Mondialisation : le retour du social ?
Depuis plusieurs décennies, la protection sociale est surtout considérée comme une charge financière: le « consensus de Washington » a servi de référence aux plans d’ajustement structurels du FMI construits autour d’un allègement des dépenses sociales, d’un recours accru au marché et d’une ouverture des économies à la concurrence. Aujourd’hui encore, en Europe par exemple, les gouvernements cherchent à réduire les dépenses des régimes sociaux en vue d’un retour à l’équilibre. Les conséquences de ces politiques sont très lourdes socialement.
Pourtant, la protection sociale a aussi des effets positifs pour ceux qui en bénéficient et aussi pour l’économie dans son ensemble : les prestations sociales constituent un « amortisseur » de crise; la productivité est aussi liée à la bonne santé des travailleurs ; la redistribution des revenus opérée par les régimes sociaux favorisent la consommation ; un agriculteur qui n’a pas à faire face seul aux accidents de la vie peut placer ses économies en investissements productifs.
L’absence de protection sociale aggrave les effets d’une crise économique, mais la crise prive les gouvernements des moyens de construire un système de protection adapté. Ce cercle vicieux n’est qu’apparent. Historiquement en effet, le lien entre les grandes crises et l’émergence des systèmes sociaux ambitieux est largement établi. La grande dépression a conduit aux Etats-Unis à la naissance du « welfare state ». Du conseil de la résistance et du rapport Beveridge pendant la guerre sont issus les systèmes de protection sociale français et anglais. Et des travaux de recherche récents sur les crises des dernières décennies aboutissent aux mêmes conclusions : les effets sociaux des crises conduisent inévitablement à prendre des mesures réparatrices qui perdurent et prémunissent contre les crises futures. La Corée du sud s’est rétablie rapidement après avoir subi la crise financière asiatique et a construit un système de protection sociale complet en 20 ans.
Alors, quel grand dessein social peut-on espérer à la suite de la crise planétaire que nous vivons ? Rien n’est gagné, mais des signes sont perceptibles d’un changement dans l’approche de la protection sociale à l’échelle mondiale. La banque mondiale travaille déjà depuis longtemps sur les facteurs humains du développement, santé et éducation. Et le FMI reconnaît ses erreurs passées.
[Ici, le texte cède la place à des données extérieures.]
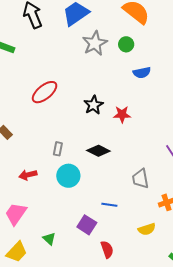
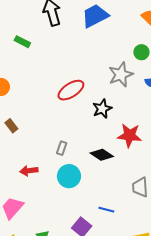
gray star: (95, 43) -> (121, 74), moved
red ellipse: (45, 92) -> (71, 90), moved
red star: (122, 114) -> (129, 135), moved, size x1.4

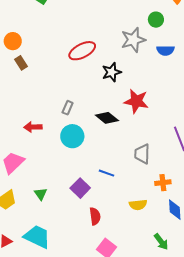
brown rectangle: (11, 126) -> (21, 63), moved

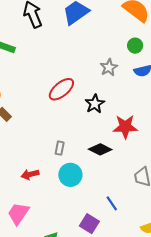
green circle: (156, 20) -> (135, 46), moved
gray star: (133, 40) -> (109, 67), size x0.7
blue line: (106, 173) -> (112, 203), turned 49

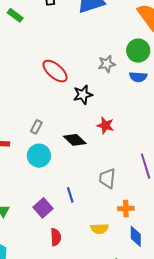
green circle: (135, 46) -> (138, 51), size x1.5
red ellipse: (61, 89) -> (55, 71), turned 64
red star: (125, 127) -> (105, 125), size x0.7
Toutes les agences des Nations-Unies ont lancé ensemble un concept nouveau, le socle de protection sociale à vocation universelle.
Près de 80% des travailleurs dans le monde n’ont pas de protection sociale, les organisations internationales veulent mobiliser l’opinion et rappeler qu’il s’agit d’un droit affirmé par la déclaration universelle des droits de l’Homme. Donner à tous un accès à quelques services de base, comme la santé, l’eau potable, l’école élémentaire…et des prestations monétaires à ceux qui ne peuvent vivre de leur travail, enfants, personnes âgées ou handicapées, chômeurs…Ce programme pourrait permettre d’atteindre le premier des objectifs du millénaire, réduire la pauvreté, que la crise a rendu quasi inaccessible. Ce programme a été chiffré et peut être mis en œuvre si la volonté politique existe.
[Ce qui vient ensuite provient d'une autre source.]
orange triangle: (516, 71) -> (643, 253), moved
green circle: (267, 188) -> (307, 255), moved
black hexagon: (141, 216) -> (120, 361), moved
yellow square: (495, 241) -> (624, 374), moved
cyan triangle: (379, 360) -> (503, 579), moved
Cette initiative des agences de l’ONU est soutenue par des gouvernements, dont celui de la France, et des ONG, dont le Conseil International d’Action Sociale. Une coalition s’organise pour faire avancer le projet. Un groupe d’experts, présidé par Mme Bachelet, ancienne présidente du Chili s’est constitué pour convaincre les gouvernements de le mettre en œuvre. Lors du sommet du G20 à la fin de l’année, un volet social est à l’ordre du jour, qui comporte ce sujet.
La société civile peut utilement faire pression en faveur du « retour du social ». Les travailleurs sociaux y ont toute leur place. Et la protection sociale doit aussi être un thème de coopération ; c’est la mission du Gip-spsi.